> Task description
The answer should hold only the lines from the beginning of the material through the one with "De nieren hebben", reproduced exactly and without pictures.

· · · ·

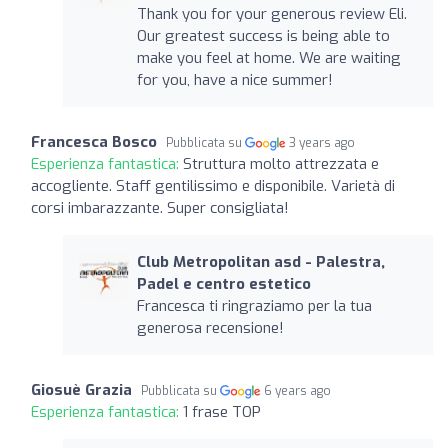
Thank you for your generous review Eli.
Our greatest success is being able to
make you feel at home. We are waiting
for you, have a nice summer!
Francesca Bosco
Pubblicata su
3 years ago
Esperienza fantastica:
Struttura molto attrezzata e
accogliente. Staff gentilissimo e disponibile. Varietà di
corsi imbarazzante. Super consigliata!
Club Metropolitan asd - Palestra,
Padel e centro estetico
Francesca ti ringraziamo per la tua
generosa recensione!
Giosuè Grazia
Pubblicata su
6 years ago
Esperienza fantastica:
1 frase TOP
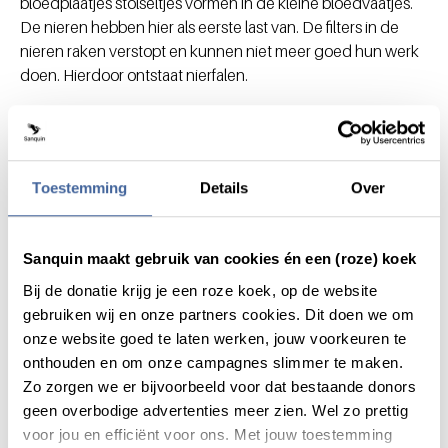
bloedplaatjes stolseltjes vormen in de kleine bloedvaatjes.
De nieren hebben hier als eerste last van. De filters in de
nieren raken verstopt en kunnen niet meer goed hun werk
doen. Hierdoor ontstaat nierfalen.
HUS bij volwassenen
HUS komt sporadisch ook voor bij volwassenen. In 2011
was er in Europa een uitbraak. Deze begon in Duitsland.
Toestemming
Details
Over
Zo’n 4000 mensen zijn besmet geraakt, 800 mensen
ontwikkelden daarop HUS en 53 daarvan overleden. De
meeste mensen met HUS waren volwassenen, vooral
Sanquin maakt gebruik van cookies én een (roze) koek
vrouwen. In Nederland kregen vier mensen HUS. De brom
Bij de donatie krijg je een roze koek, op de website
van de besmetting zou bepaalde groente of jonge
gebruiken wij en onze partners cookies. Dit doen we om
kiemgroente geweest zijn. De uitbraak domineerde het
onze website goed te laten werken, jouw voorkeuren te
nieuws gedurende enkele weken.
onthouden en om onze campagnes slimmer te maken.
Zo zorgen we er bijvoorbeeld voor dat bestaande donors
De behandeling
geen overbodige advertenties meer zien. Wel zo prettig
voor jou en efficiënt voor ons. Met jouw toestemming
Er is geen gerichte behandeling tegen HUS, de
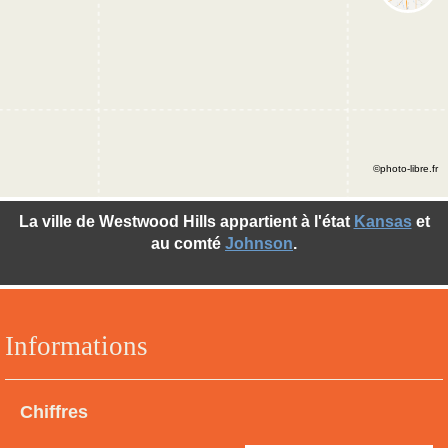
©photo-libre.fr
La ville de Westwood Hills appartient à l'état
Kansas
et
au comté
Johnson
.
Informations
Chiffres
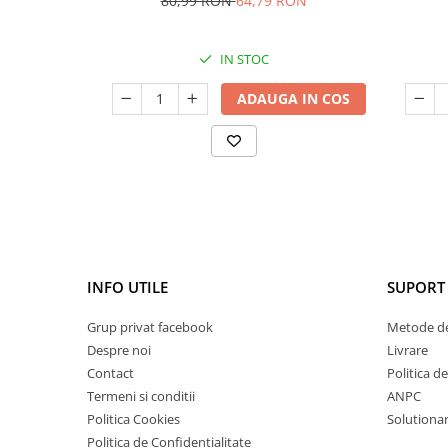
80,99 RON
64,79 RON
IN STOC
ADAUGA IN COS
INFO UTILE
SUPORT 
Grup privat facebook
Metode de
Despre noi
Livrare
Contact
Politica d
Termeni si conditii
ANPC
Politica Cookies
Solutionare
Politica de Confidentialitate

· · · ·

> Exercise answer
Thank you for your generous review Eli.
Our greatest success is being able to
make you feel at home. We are waiting
for you, have a nice summer!
Francesca Bosco
Pubblicata su
3 years ago
Esperienza fantastica:
Struttura molto attrezzata e
accogliente. Staff gentilissimo e disponibile. Varietà di
corsi imbarazzante. Super consigliata!
Club Metropolitan asd - Palestra,
Padel e centro estetico
Francesca ti ringraziamo per la tua
generosa recensione!
Giosuè Grazia
Pubblicata su
6 years ago
Esperienza fantastica:
1 frase TOP
bloedplaatjes stolseltjes vormen in de kleine bloedvaatjes.
De nieren hebben hier als eerste last van. De filters in de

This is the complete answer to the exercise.